I uploaded a new site with a domain name https://example.com
(actually the domain consists of 3 words concatenated together).
If i do a google search for those three words in Google, the site does NOT appear in the results. In other search engines (the duck one, the tree planting one & the bill gates one) it appears right at the top even though I have not registered the site with them.
Google search console gives me this error "Duplicate, submitted URL not selected as canonical". & in the report it says
Indexing
User-declared canonical: None
Google-selected canonical: https://www.example.com/
In other words, it has chosen the WWW version instead of the non-WWW version.
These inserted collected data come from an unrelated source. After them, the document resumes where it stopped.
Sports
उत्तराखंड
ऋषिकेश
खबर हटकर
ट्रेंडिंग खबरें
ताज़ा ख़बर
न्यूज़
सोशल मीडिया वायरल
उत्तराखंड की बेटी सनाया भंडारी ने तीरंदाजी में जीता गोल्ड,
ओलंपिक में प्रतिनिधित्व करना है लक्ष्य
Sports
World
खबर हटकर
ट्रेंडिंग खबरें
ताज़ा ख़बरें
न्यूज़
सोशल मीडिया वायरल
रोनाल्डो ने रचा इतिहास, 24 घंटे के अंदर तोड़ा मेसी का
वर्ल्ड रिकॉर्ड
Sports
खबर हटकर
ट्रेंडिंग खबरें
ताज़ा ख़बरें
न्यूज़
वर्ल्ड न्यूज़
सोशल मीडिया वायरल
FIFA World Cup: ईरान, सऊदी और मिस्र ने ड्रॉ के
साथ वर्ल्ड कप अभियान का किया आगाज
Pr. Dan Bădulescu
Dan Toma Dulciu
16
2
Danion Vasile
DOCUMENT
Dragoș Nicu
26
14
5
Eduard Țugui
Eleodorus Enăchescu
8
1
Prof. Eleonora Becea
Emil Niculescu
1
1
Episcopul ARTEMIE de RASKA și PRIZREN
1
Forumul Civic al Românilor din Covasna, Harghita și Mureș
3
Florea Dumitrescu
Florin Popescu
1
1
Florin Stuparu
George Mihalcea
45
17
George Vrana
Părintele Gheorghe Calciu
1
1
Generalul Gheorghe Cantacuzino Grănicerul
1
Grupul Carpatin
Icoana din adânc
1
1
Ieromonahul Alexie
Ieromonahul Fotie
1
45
I did not know about WWW/non-WWW & HTTP/HTTPS URLs when I made the site last week. Now I do and I think the .htaccess
file redirects everything to the non-WWW, HTTPS version. https://index.com/index.html
is also redirected to https://example.com
in that file.
Aside from this, the sitemap only has 2 entries - one to https://example.com
& another to a solitary PDF file. The robots.txt
file essentially allows everything. I have put a rel="canonical"
link in the index HTML page as follows:
<link rel="canonical" href="https://example.com/" />
I am thinking of deleting the site from the web host, getting Google search console to look for (& not find) the pages & thus return 404. & then re-uploading it. Is doing so sensible or stupid? Are there are any gotchas? If it is not a workable solution, what a workable solution might be?